Inmigrantes japoneses en el Perú cobraban solo unos 25 yenes al mes

«Los inmigrantes japoneses debían tener entre 20 y 45 años. El contrato sería por un término de cuatro años. La remuneración por el trabajo en la hacienda sería de dos libras y diez chelines al mes, unos 25 yenes, aproximadamente 3 soles. El propietario de la haciendia pagaría al agente japonés la suma de diez libras inglesas por inmigrante, monto que se destinaría a cubrir los gastos de inscripción, transporte marítimo, vacunación, gastos médicos durante el viaje, etc.». Así eran las condiciones de trabajo para el primer contigente de 790 inmigrantes japoneses, que llegaron al Perú el 3 de abril de 1899, a bordo del Sakura Maru.

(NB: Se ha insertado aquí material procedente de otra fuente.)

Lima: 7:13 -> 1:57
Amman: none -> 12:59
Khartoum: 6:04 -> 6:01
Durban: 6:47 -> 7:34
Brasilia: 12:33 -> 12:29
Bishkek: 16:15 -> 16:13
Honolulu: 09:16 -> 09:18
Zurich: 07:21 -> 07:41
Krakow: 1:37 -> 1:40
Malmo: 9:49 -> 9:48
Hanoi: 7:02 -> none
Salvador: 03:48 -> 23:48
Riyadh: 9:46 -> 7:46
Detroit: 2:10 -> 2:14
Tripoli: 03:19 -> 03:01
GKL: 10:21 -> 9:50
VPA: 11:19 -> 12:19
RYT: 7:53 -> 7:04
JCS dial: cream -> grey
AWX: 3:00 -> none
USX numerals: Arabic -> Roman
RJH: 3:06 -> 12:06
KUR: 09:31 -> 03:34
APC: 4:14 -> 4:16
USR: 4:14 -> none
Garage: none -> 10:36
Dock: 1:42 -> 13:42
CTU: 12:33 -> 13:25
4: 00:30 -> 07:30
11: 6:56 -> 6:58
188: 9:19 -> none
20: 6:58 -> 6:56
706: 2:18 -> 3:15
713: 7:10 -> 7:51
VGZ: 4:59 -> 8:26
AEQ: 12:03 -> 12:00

El Museo de la Inmigración Japonesa «Carlos Chiyoteru Hiraoka», en mayo exhibe piezas y documentos representativos de las condiciones laborales y el contexto en que llegaron al Perú los primeros inmigrantes japoneses. Se pueden ver un cuaderno de pago de planillas de la haciencia Vilcahuaura, herramientas de labranza, un contrato de trabajo.

El Perú de inicios del siglo XX era un país económicamente agrícola. El desarrollo de la costa alcanzaba niveles extraordinarios, siendo los principales cultivos de algodón y caña de azúcar, cuyos precios experimentaban considerables alzas.
El museo informa que las haciendas azucareras y algodoneras se tecnificaban y aumentaban su productividad, ocasionando escasez de mano de obra para la agricultura, situación que llevó al gobierno peruano a propiciar una masiva migración de japoneses contratados al Perú. Para los japoneses, la idea era viajar al Perú para trabajar y juntar dinero para luego regresar a su patria.

La exposición del mes puede ser vista al ingresar al Centro Cultural Peruano Japonés. El museo está ubicado en el segundo piso. La atención es de lunes a viernes de 10:00 a.m. a 6:00 p.m., y sábados de 10:00 a.m. a 1:00 p.m.